Growing your business?
Financing starts with a simple phone call to your bank

Independent and small businesses are the lifeblood of New Hampshire. While referred to as “small,” they are an outsized part of the economy, comprising 99 percent of businesses within the state, according to the U.S. Small Business Administration Office of Advocacy. Even during the pandemic, the state gained more than 400 net new operations, showing the local entrepreneurial spirit is alive.
Thousands of these businesses turned toward emergency funding — like the popular Paycheck Protection Program (PPP) — to sustain operations in 2020 and 2021. For many business owners, this was their first experience obtaining a business credit product.
Now that the urgent period of the pandemic is in the past, many business owners are looking to grow, and not just maintain, operations. Others still need financing to weather the residual challenges brought on by the pandemic, such as continued supply chain gaps and global economic impacts.
Whether a business is surviving or expanding, applying and qualifying for business credit can feel overwhelming. The good news? There are steps small business owners can take to prepare for the application process and optimize their chances of obtaining financing.
Build a relationship with your bank
As a first step, business owners should look for a bank that will meet with them and get to know their business before taking any application.
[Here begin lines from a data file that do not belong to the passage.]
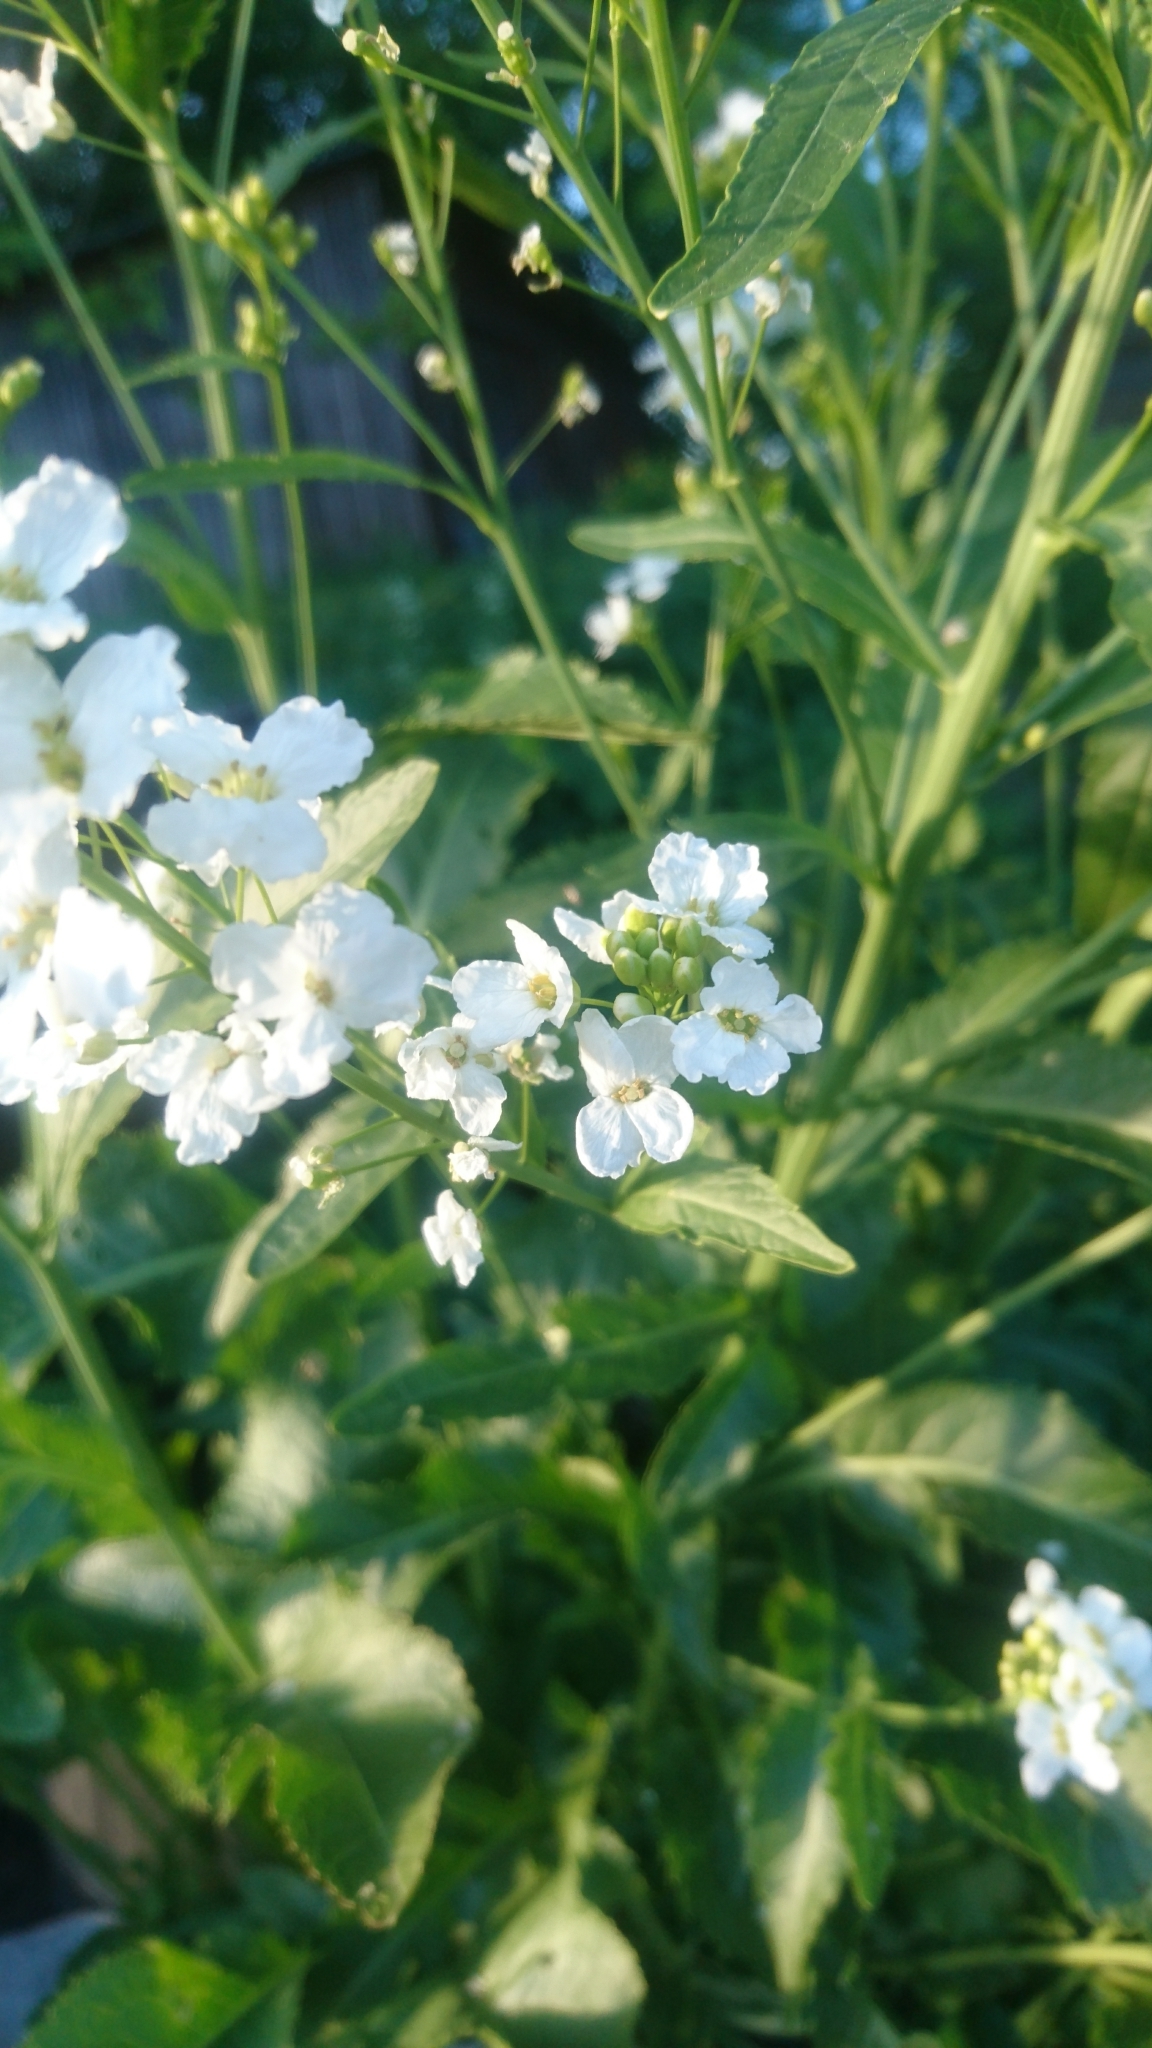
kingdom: Plantae
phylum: Tracheophyta
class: Magnoliopsida
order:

Some financial institutions that specialize in small business banking assign a relationship manager to business customers of any size.
A good relationship manager should work to learn about the company’s history, short- and long-term goals, and opportunities and challenges. If needed, the bank should also help connect you to free local resources such as SCORE New Hampshire that can provide insight on how to create a strong business plan and other information.
Establish accounting transparency
The next, and possibly most important, key to securing a loan or line of credit from a bank is to have strong financial records and accounting transparency, which demonstrates that a business owner has a good handle on tracking income and expenses.
Cloud-based or off-the-shelf software can be very helpful in recordkeeping and reconciling accounts, especially for businesses that are not ready to hire a full-time accountant. In addition, business owners should consider opening a dedicated business checking account to separate business and personal finances, even if the operation is a sole proprietorship. Easy access to records and a dedicated account helps a lender evaluate your business’ income efficiently.
Business checking accounts don’t just benefit the owner when applying for credit; businesses can pass these benefits to their employees. Many banks have financial programs geared toward employees, like providing a bonus for opening a checking account, or bank-at-work programs where employees can earn special perks for banking where their employer does. Programs like these can be an excellent enticement when it’s time to recruit.
Build strong credit
Owners without a long business credit history also need to understand that personal credit history and debt-to-income ratio can affect an approval for a business loan or line of credit. This means that items like missed student loan payments and having high debt with less income may impact the likelihood that a financial institution will approve funding.
If the funding request is not urgent, a business owner may want to spend time improving these factors if needed prior to seeking business financing, just like an individual would before applying for a mortgage.
When requesting credit, business owners should be open to multiple types of financing. The applicant should also be able to articulate how and when any credit or funds will be used. This not only helps the bank to determine if they can extend credit but means the lender can match the business owner to the best product for their needs.
For instance, businesses that need to occasionally cover invoices and other expenses may benefit from a business credit card, while an owner who wants to buy commercial real estate will need a long-term, fixed-rate commercial mortgage.
Learn which loans will be best for your business
The U.S. Small Business Administration (SBA) also offers several types of loans and may offer a better path for early stage businesses looking to grow. These loans often have longer terms than conventional loans and the SBA guarantees a portion of the financing will be repaid to the bank regardless of the borrower’s ability to pay, which means that lenders are usually more willing to approve SBA loans for business owners who may not have the credit score or history needed for a conventional loan.
SBA Preferred Lenders also have approval authority from the SBA, meaning the bank can authorize the loan directly and is often able to disburse funds quickly.
Regardless of what stage a business is in, if it will have credit needs in the foreseeable future, now is a great time to apply. Interest rates, while climbing, remain low compared with the past few decades. If the company does not have an immediate credit need, owners may consider restructuring existing debt at a relatively lower interest rate before rates climb higher.
It may be possible to lock in a new rate for a longer payback period or move into fixed-rate financing for business loans. Fixed-rate business financing is not available at all institutions, however, so inquire before deciding where to refinance.
While the pandemic and economy have brought challenges for businesses of all sizes, it also yielded opportunities that small businesses can leverage to grow and sustain themselves. With the right financial relationship and continued can-do spirit, New Hampshire’s small businesses will continue to thrive in 2022 and beyond.
Sheryl McQuade is regional president for Northern New England at TD Bank.